■ **TEXTABSCHNITT**:
Lahl hatte seine Bedenken auch in einem Brief an Maier geäußert. Für

ein vollständiges Versammlungsverbot als letzte Maßnahme gelten zwar
hohe Hürden. «Von vornherein aufgrund der Corona-Verordnung
ausgeschlossen ist ein solches Verbot jedoch nicht», erklärte Lahl in
dem Schreiben.

Maier sagte, er hätte sich gewünscht, dass es für solche
Versammlungen Regeln wie für die gottesdienstlichen Veranstaltungen
gibt. Laut einer Verordnung des Kultusministeriums seien
Veranstaltungen im Freien nur mit maximal 500 Personen erlaubt. Gäbe
es eine solche Verordnung auch aus dem Sozialministerium, «dann wären
wir als Stadt aus der Begründungspflicht für ein Verbot raus.» Der
Stadt sei es lieber, dass die Versammlung an einem Ort stattfindet,
als dass sich die Teilnehmer unkontrolliert in der Stadt bewegen.

Im vergangenen Sommer hatten auf dem Wasen am Neckar bis zu 10 000
Menschen demonstriert. Zuletzt hatte am 20. März eine Demonstration
in Kassel mit mehr als 20 000 Menschen für Schlagzeilen gesorgt -
erlaubt waren nur 6000. Es kam zu teils gewalttätigen
Auseinandersetzungen. Viele Teilnehmer hielten sich nicht an Auflagen
wie das Tragen eines Mund-Nasen-Schutzes. Kritiker hatten der Polizei
dort ein zu zurückhaltendes Auftreten bei der Demo der
Corona-Maßnahmen-Gegner vorgeworfen.

■ **BEREITGESTELLTES MATERIAL**:
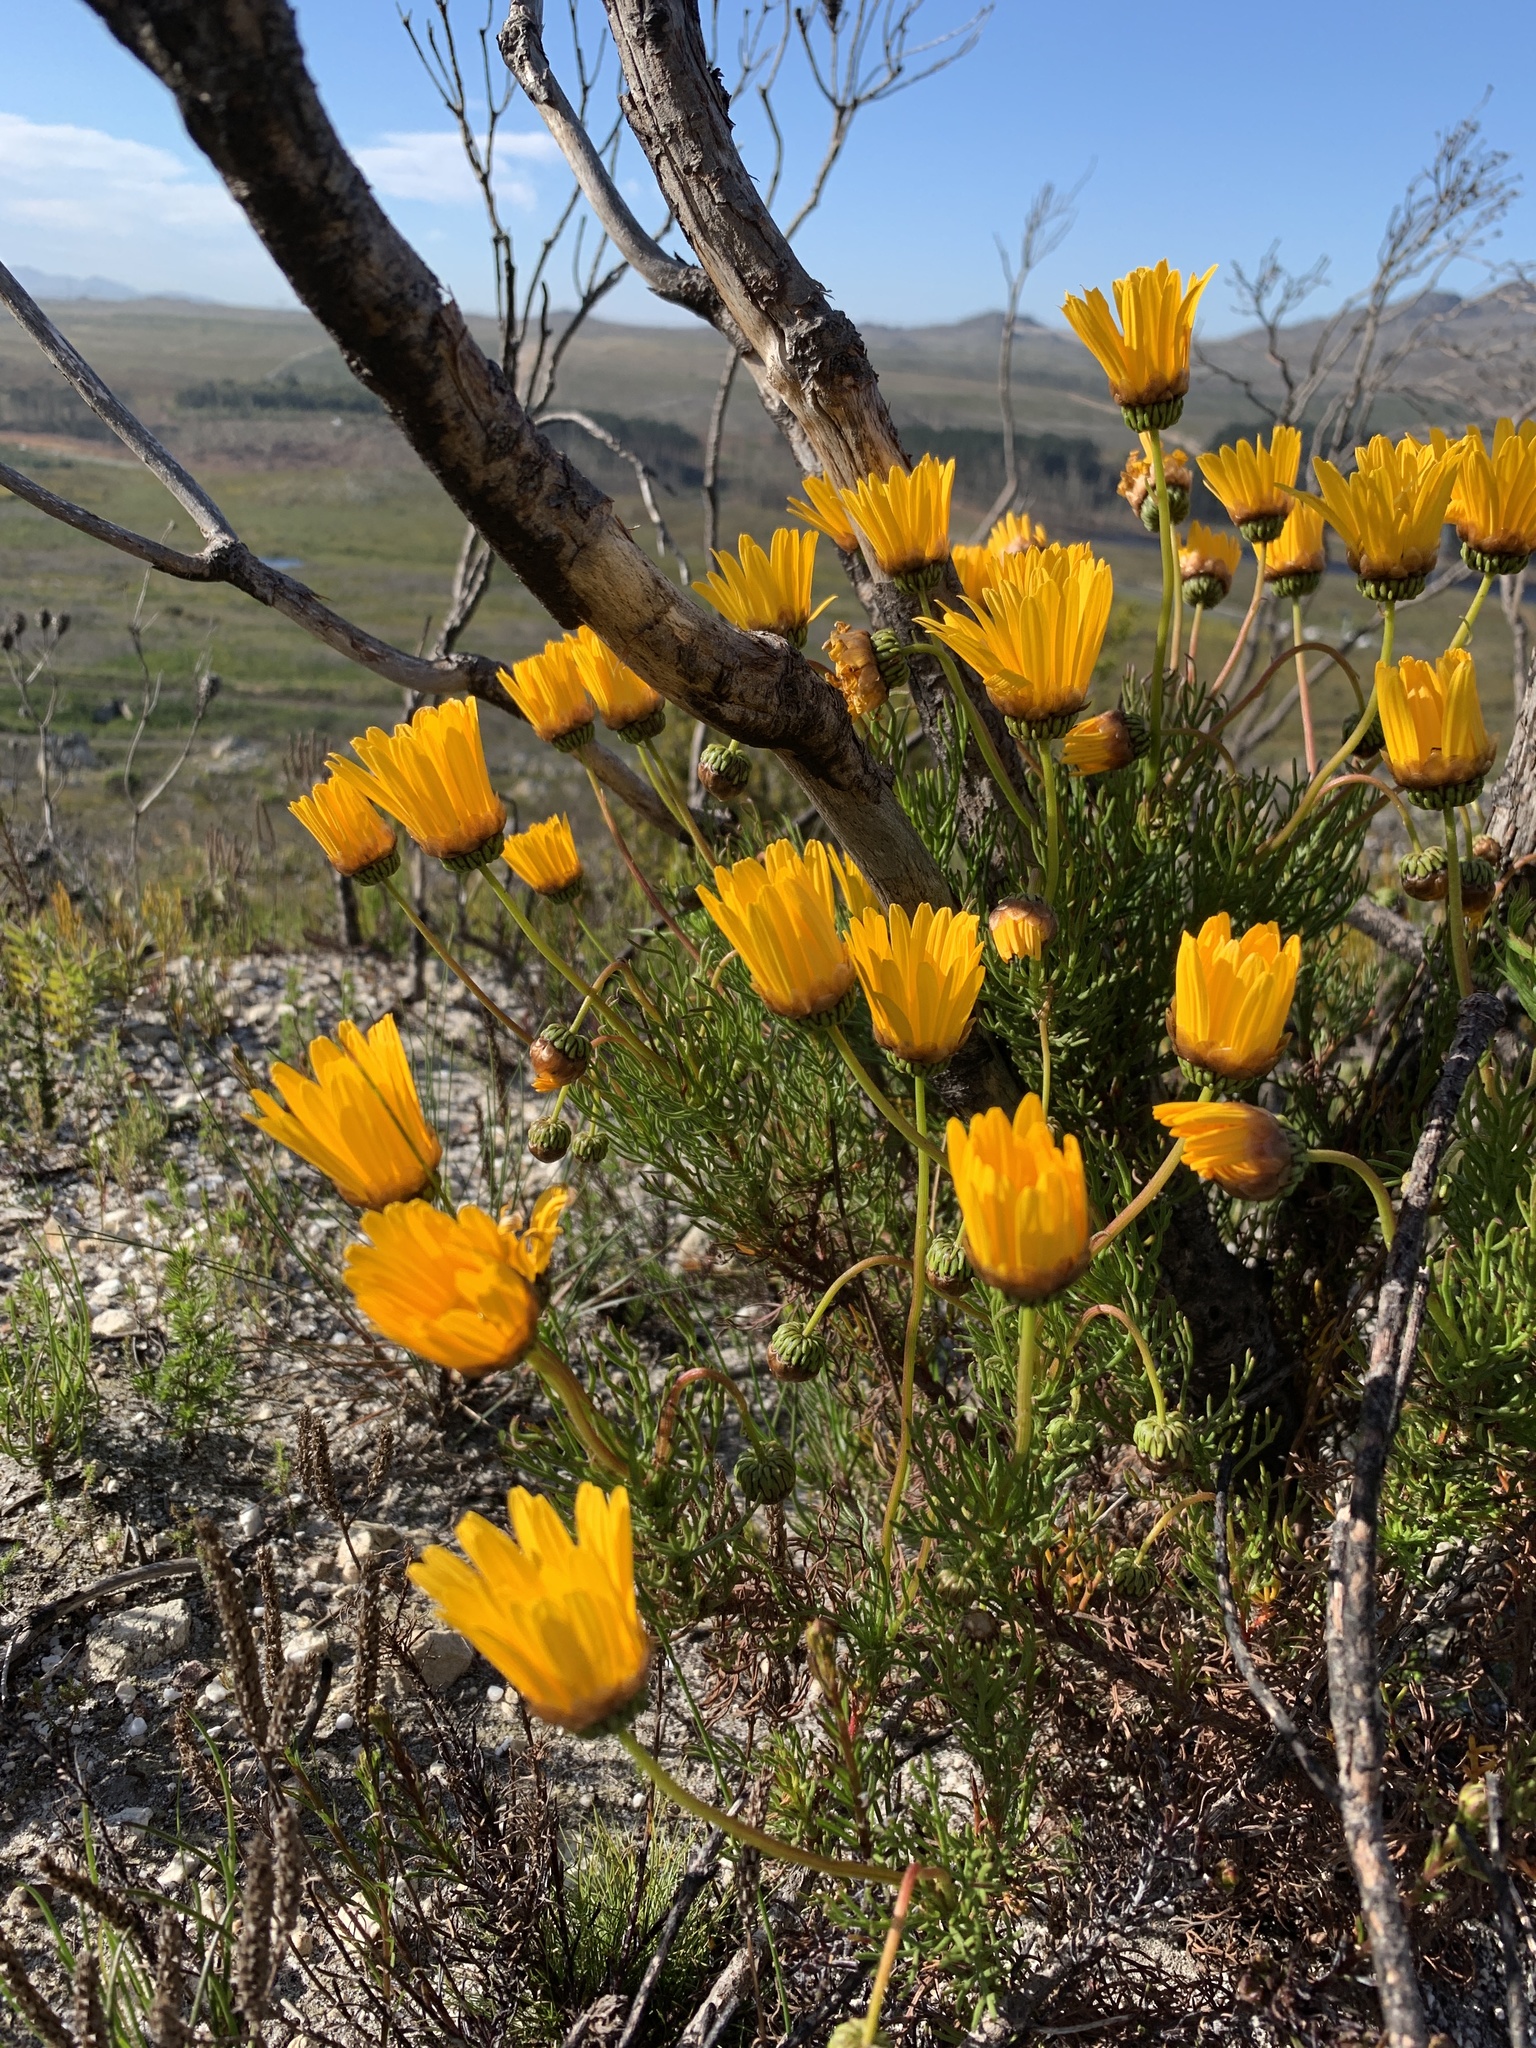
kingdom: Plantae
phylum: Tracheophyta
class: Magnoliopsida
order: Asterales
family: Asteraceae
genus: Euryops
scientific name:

■ **GESTELLTE AUFGABE 1**:
Beantworte kurz folgende Fragen zum Textauszug über das Versammlungsverbot:
(a) Wie viele Personen sind laut der Verordnung des Kultusministeriums bei Veranstaltungen im Freien höchstens erlaubt?
(b) Wie viele Menschen hatten im vergangenen Sommer auf dem Wasen am Neckar höchstens demonstriert?
(c) Wie viele Teilnehmer waren bei der Demonstration in Kassel am 20. März erlaubt?
■ **GESTELLTE AUFGABE 2**: Schreib aus dem Textauszug über das Versammlungsverbot die Stelle ab, die mit „ein vollständiges Versammlungsverbot“ beginnt und bis einschließlich „dem Schreiben.“ reicht.
■ **GESTELLTE AUFGABE 3**: Führe den Textauszug über das Versammlungsverbot dort weiter, wo er endet.
Die Zeilen spielen hierfür keine Rolle.

■ **ENDGÜLTIGE ANTWORT 1**:
(a) Maximal 500 Personen.
(b) Bis zu 10 000 Menschen.
(c) Nur 6000.

■ **ENDGÜLTIGE ANTWORT 2**:
ein vollständiges Versammlungsverbot als letzte Maßnahme gelten zwar
hohe Hürden. «Von vornherein aufgrund der Corona-Verordnung
ausgeschlossen ist ein solches Verbot jedoch nicht», erklärte Lahl in
dem Schreiben.

■ **ENDGÜLTIGE ANTWORT 3**:
Die «Querdenken»-Bewegung und ihre Mitstreiter sprechen sich gegen
die derzeitigen Corona-Maßnahmen aus. Die Bewegung wird vom Landesamt
für Verfassungsschutz in Baden-Württemberg beobachtet. Mehrere
maßgebliche Akteure ordnet das Landesamt dem Milieu der
«Reichsbürger» und «Selbstverwalter» zu, die die Existenz der
Bundesrepublik leugnen und demokratische und rechtsstaatliche
Strukturen negieren. Die «Querdenken»-Bewegung weist diese Vorwürfe
zurück.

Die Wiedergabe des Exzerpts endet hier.